From the first line to the last, output the records exactly and drop any images.
----
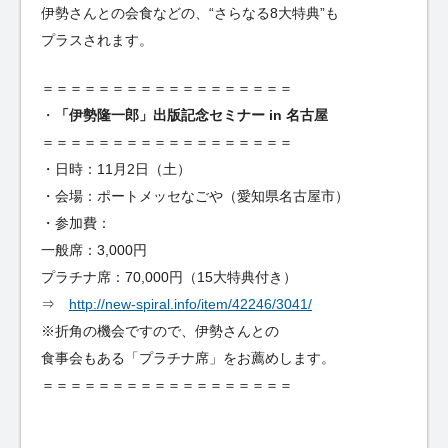
伊勢さんとの会食などの、“さらなる8大特典”も
プラスされます。
＝＝＝＝＝＝＝＝＝＝＝＝＝＝＝＝＝＝
・
「伊勢隆一郎」出版記念セミナー in 名古屋
＝＝＝＝＝＝＝＝＝＝＝＝＝＝＝＝＝＝
・日時：11月2日（土）
・会場：ポートメッセなごや（愛知県名古屋市）
・参加費：
一般席：3,000円
プラチナ席：70,000円（15大特典付き）
⇒
http://new-spiral.info/item/42246/3041/
※折角の機会ですので、伊勢さんとの
食事会もある「プラチナ席」をお薦めします。
＝＝＝＝＝＝＝＝＝＝＝＝＝＝＝＝＝＝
----
| Written response |
伊勢さんとの会食などの、“さらなる8大特典”も
プラスされます。
＝＝＝＝＝＝＝＝＝＝＝＝＝＝＝＝＝＝
・
「伊勢隆一郎」出版記念セミナー in 名古屋
＝＝＝＝＝＝＝＝＝＝＝＝＝＝＝＝＝＝
・日時：11月2日（土）
・会場：ポートメッセなごや（愛知県名古屋市）
・参加費：
一般席：3,000円
プラチナ席：70,000円（15大特典付き）
⇒
http://new-spiral.info/item/42246/3041/
※折角の機会ですので、伊勢さんとの
食事会もある「プラチナ席」をお薦めします。
＝＝＝＝＝＝＝＝＝＝＝＝＝＝＝＝＝＝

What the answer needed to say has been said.